<<<<

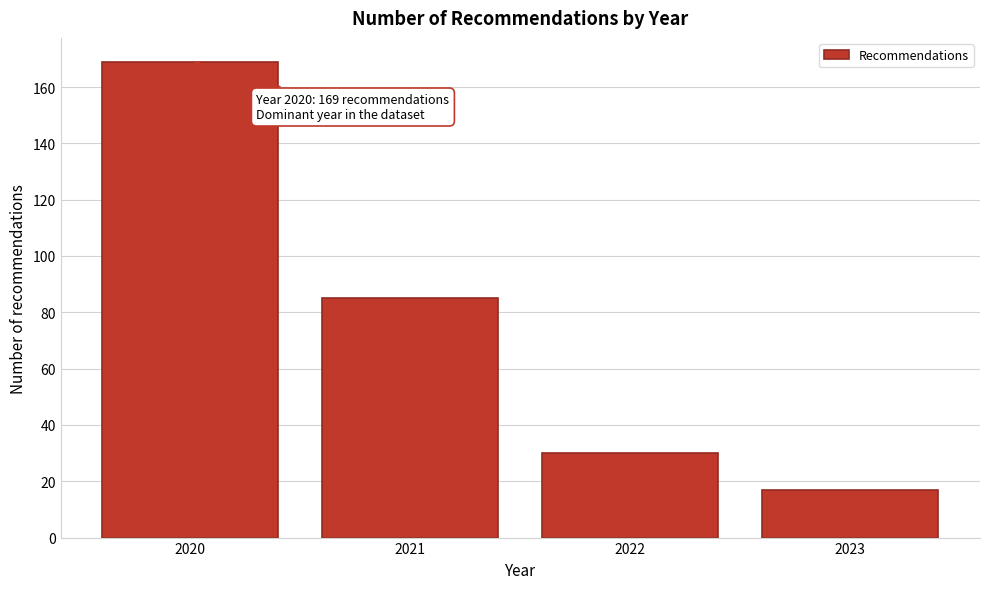

Reading left to right, transcribe all the data shown in this chart.

169	85	30	17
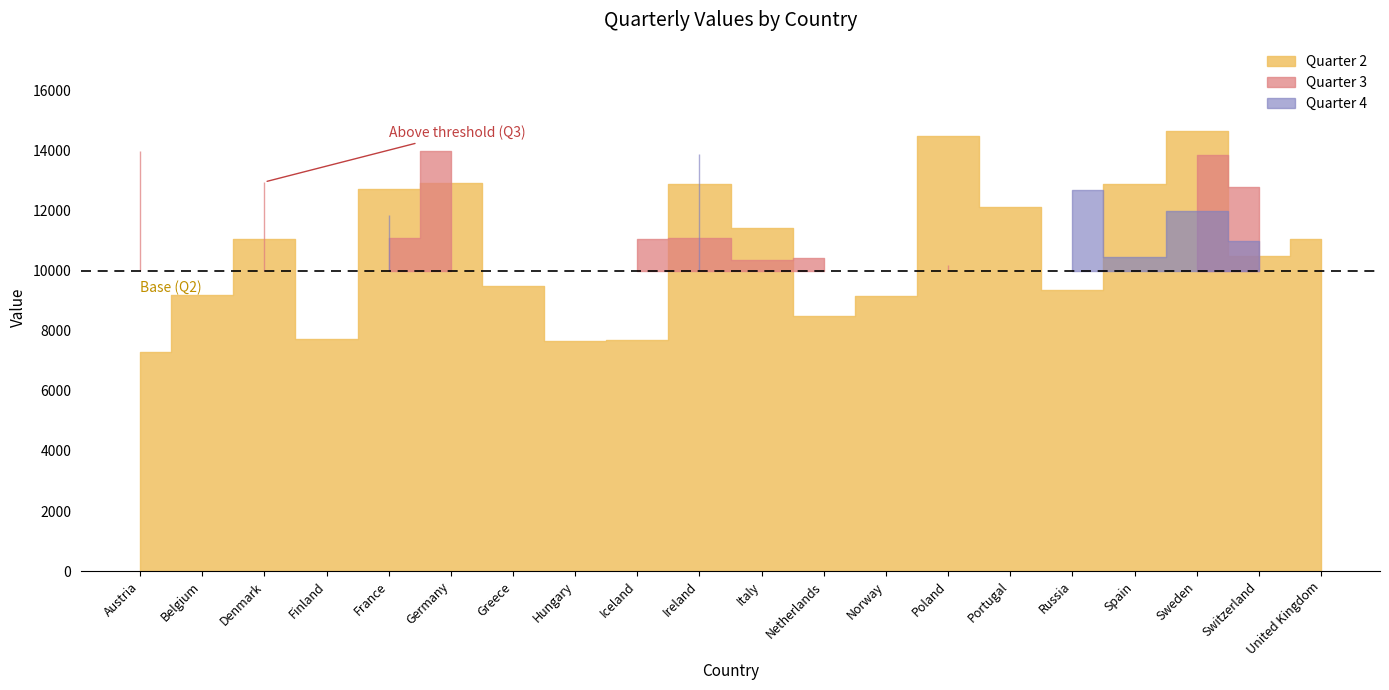

Rank the categories by Quarter 3 value from lowest to highest.

Norway, Russia, Belgium, Finland, Spain, Portugal, Greece, Hungary, United Kingdom, Poland, Italy, Netherlands, Iceland, Ireland, France, Switzerland, Denmark, Sweden, Austria, Germany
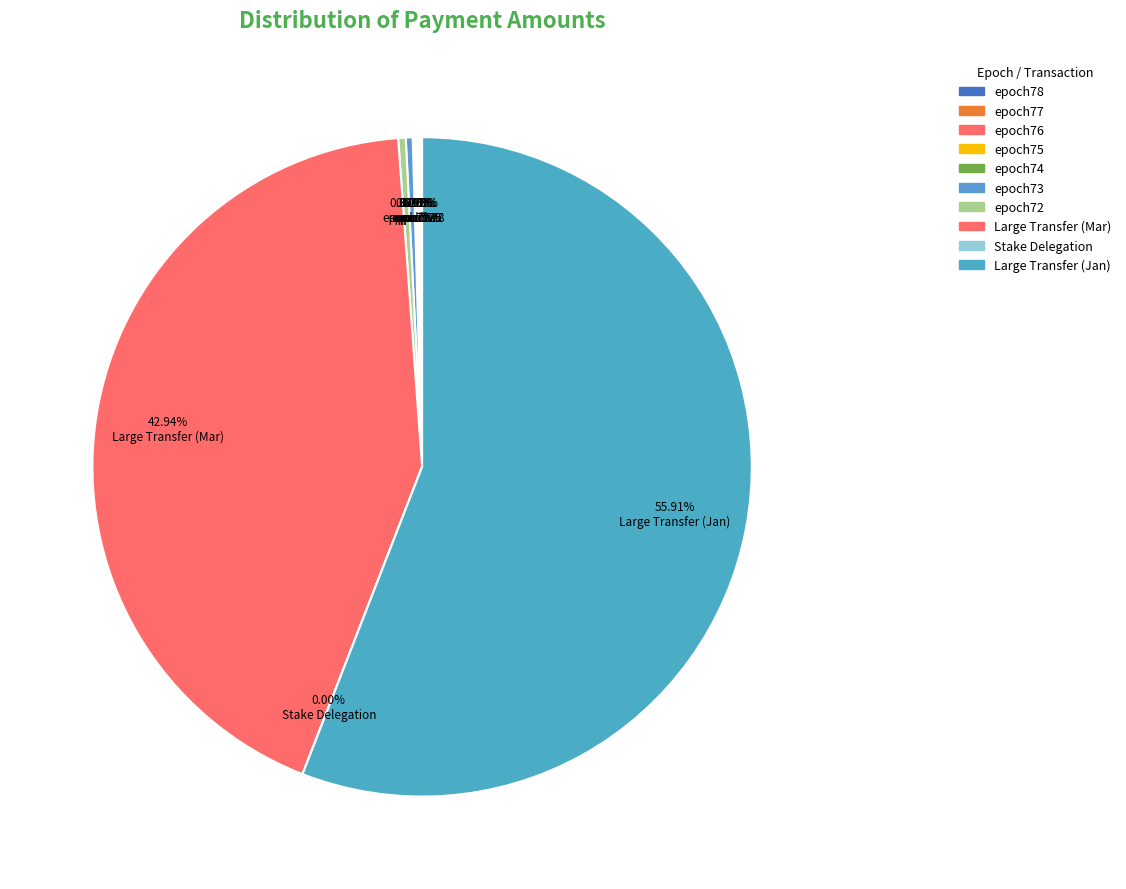

How many segments does this pie chart have?

10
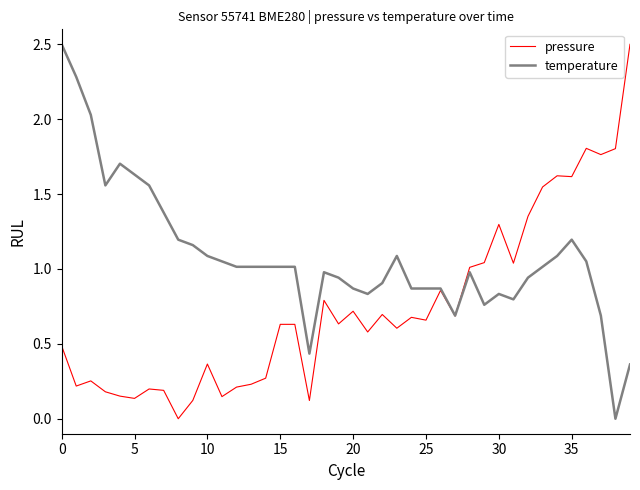

What is the difference between the second highest and second lowest values in the temperature series?

1.9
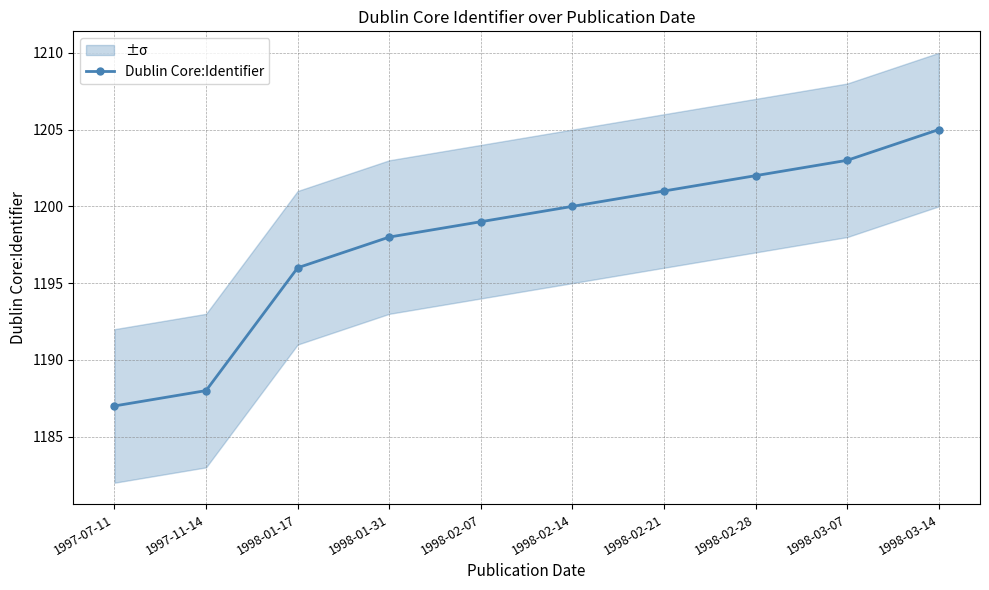

What is the average value?

1198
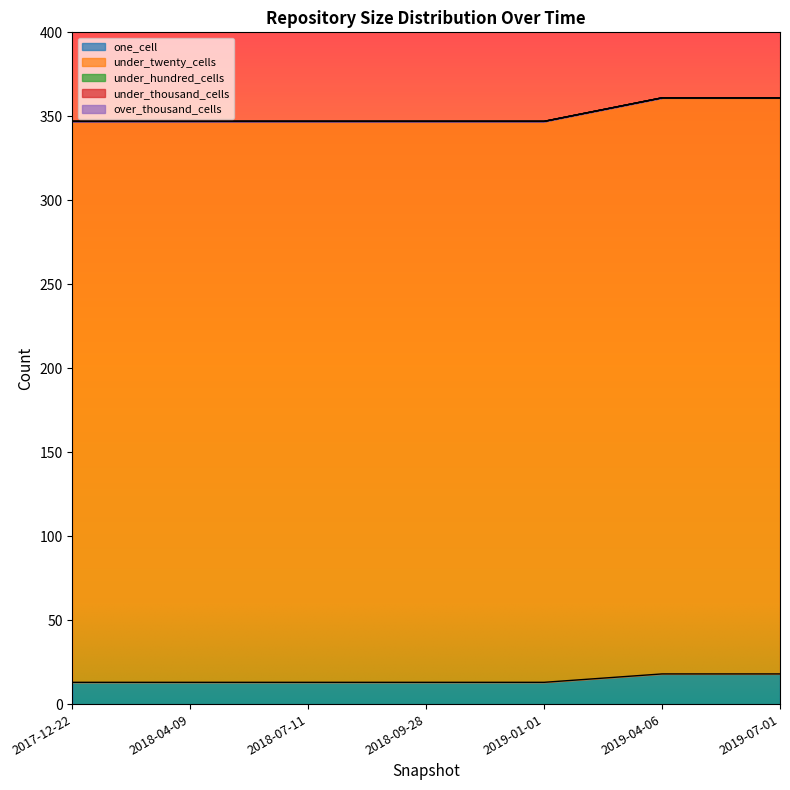

The value of under_hundred_cells at 2018-09-28 is 0. True or false?

True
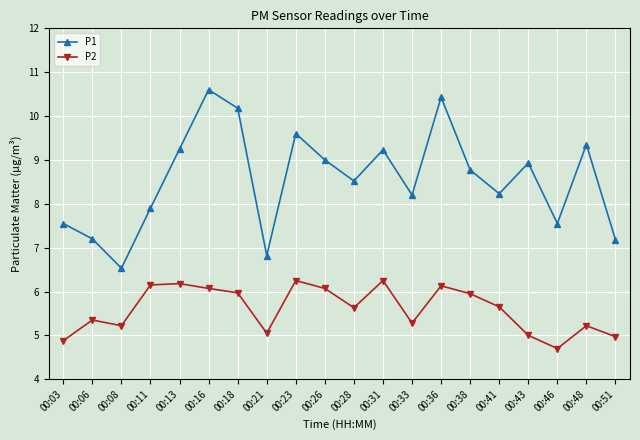

What are all the series names shown in the legend?

P1, P2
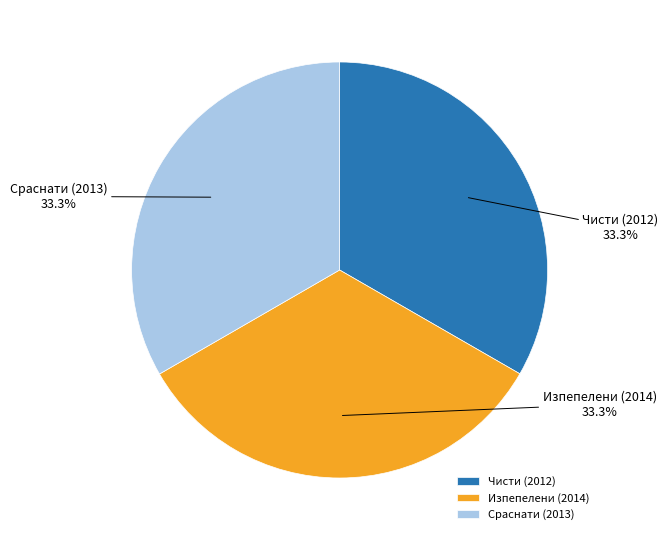

Is it true that Изпепелени (2014) is 43% of the pie?

False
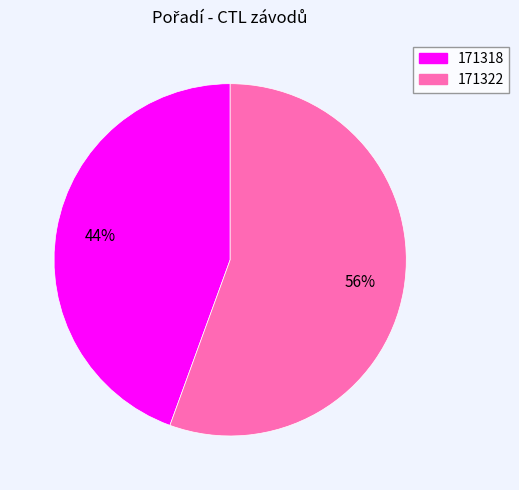

Rank the categories by value from highest to lowest.

171322, 171318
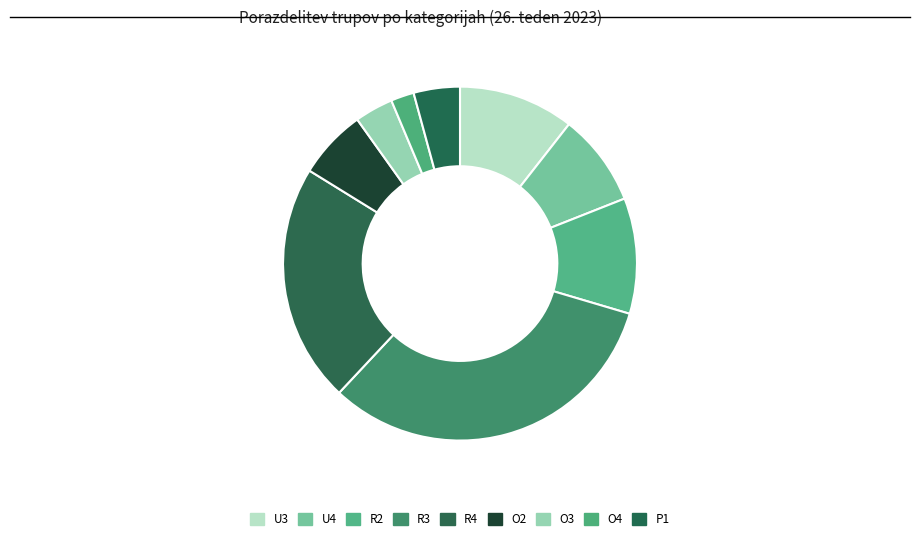

Is there a majority slice in this chart?

No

>>>>

● PROBLEM TO WORK ON: Copy every line above word for word, omitting the pictures.

● FINISHED TASK:
Reading left to right, transcribe all the data shown in this chart.

169	85	30	17

Rank the categories by Quarter 3 value from lowest to highest.

Norway, Russia, Belgium, Finland, Spain, Portugal, Greece, Hungary, United Kingdom, Poland, Italy, Netherlands, Iceland, Ireland, France, Switzerland, Denmark, Sweden, Austria, Germany

How many segments does this pie chart have?

10

What is the difference between the second highest and second lowest values in the temperature series?

1.9

What is the average value?

1198

The value of under_hundred_cells at 2018-09-28 is 0. True or false?

True

What are all the series names shown in the legend?

P1, P2

Is it true that Изпепелени (2014) is 43% of the pie?

False

Rank the categories by value from highest to lowest.

171322, 171318

Is there a majority slice in this chart?

No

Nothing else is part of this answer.